Based on the fairness opinion issued by the Independent Expert, as well as the financial analysis conducted by GRUMA's management, GRUMA believes that, at the agreed values for the Transaction, even in the event that part or all of the contingent payment is realized, and considering the higher majority net income that GRUMA will obtain due to the increase of GRUMA's interest in Azteca Milling and Molinera, the Transaction will generate a significant economic benefit and substantial creation of value for GRUMA (and thus, a benefit to all of its shareholders, without distinction, on an equal basis). Additionally, the Transaction will involve a reduction in the number of outstanding shares of GRUMA, which will consequently increase the shareholders' percentage of ownership in GRUMA and an increase in the percentage of shares that are considered held by the public.
GRUMA will focus its efforts to lower its level of indebtedness and will use future resources generated mainly to strengthen its financial structure.
With respect to the acquisition of 18.81% of the shares issued by GRUMA, the Transaction was not executed through a public offer given that it was made through the exercise of an option, in strict compliance with the contractual covenants contained in the strategic agreements of 1996 that were entered into with the Strategic Partner. Such agreements are acknowledged in GRUMA's bylaws and their existence and terms were timely disclosed to the Mexican Stock Exchange and to the public and have thereafter continued to be annually disclosed in GRUMA's annual report. Such acquisition was carried out against GRUMA's shareholders equity, using funds reserved for the purchase of GRUMA's own shares authorized by GRUMA's General Ordinary Shareholders' Meeting.
As a result of the Transaction, Mark Kolkhorst and Federico Gorbea Quintero, who acted as members of GRUMA's Board of Directors designated by the Strategic Partner, and their corresponding alternate directors, Vikram Luthar and Ray G. Young, have presented their resignation as members of GRUMA's Board of Directors.
GRUMA, S.A.B. de C.V., is one of the world's leading tortilla and corn flour producers. GRUMA was founded in 1949 and is engaged primarily in the production, marketing, distribution, and sale of tortillas, corn flour, and wheat flour. With leading brands in most of its markets, GRUMA has operations in the United States, Mexico, Venezuela, Central America, Europe, Asia, and Australia and exports to more than 100 countries worldwide. GRUMA is headquartered in Monterrey, Mexico, and has approximately 21,000 employees and 99 plants. In 2011, GRUMA had net sales of US$4.1 billion, of which 66% came from non-Mexican operations.

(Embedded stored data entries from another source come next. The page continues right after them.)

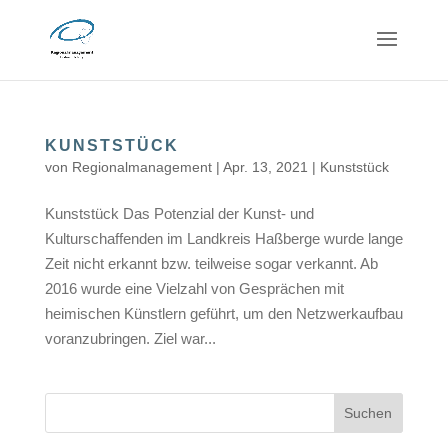
KUNSTSTÜCK
von
Regionalmanagement
|
Apr. 13, 2021
|
Kunststück
Kunststück Das Potenzial der Kunst- und
Kulturschaffenden im Landkreis Haßberge wurde lange
Zeit nicht erkannt bzw. teilweise sogar verkannt. Ab
2016 wurde eine Vielzahl von Gesprächen mit
heimischen Künstlern geführt, um den Netzwerkaufbau
voranzubringen. Ziel war...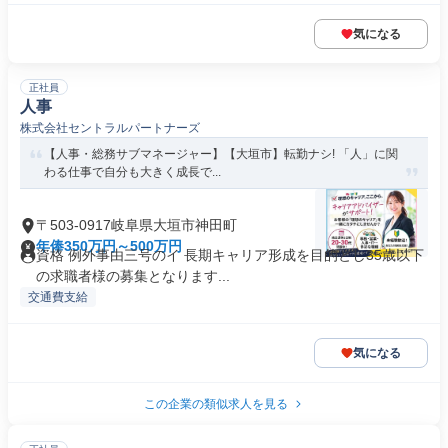
気になる
正社員
人事
株式会社セントラルパートナーズ
【人事・総務サブマネージャー】【大垣市】転勤ナシ! 「人」に関
わる仕事で自分も大きく成長で...
〒503-0917岐阜県大垣市神田町
年俸350万円～500万円
資格 例外事由三号のイ 長期キャリア形成を目的とし35歳以下
の求職者様の募集となります...
交通費支給
気になる
この企業の類似求人を見る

This report may contain certain forward-looking statements and information relating to GRUMA, S.A.B. de C.V., and its subsidiaries (collectively, "GRUMA") that are based on the beliefs of its management as well as assumptions made by and information then available to GRUMA. Such statements reflect the views of GRUMA with respect to future events and are subject to certain risks, uncertainties, and assumptions. Many factors could cause the actual results, performance, or achievements of GRUMA to be materially different from historical results or any future results, performance, or achievements that may be expressed or implied by such forward-looking statements. Such factors include, among others, changes in economic, political, social, governmental, business, or other factors globally or in Mexico, the United States, Latin America, or any other countries in which GRUMA does business, and world corn and wheat prices. If one or more of these risks or uncertainties materializes, or underlying assumptions are proven incorrect, actual results may vary materially from those described herein as anticipated, believed, estimated, expected, or targeted. GRUMA does not intend, and undertakes no obligation, to publicly update or revise any forward-looking statements, whether as a result of new information, future events, or otherwise.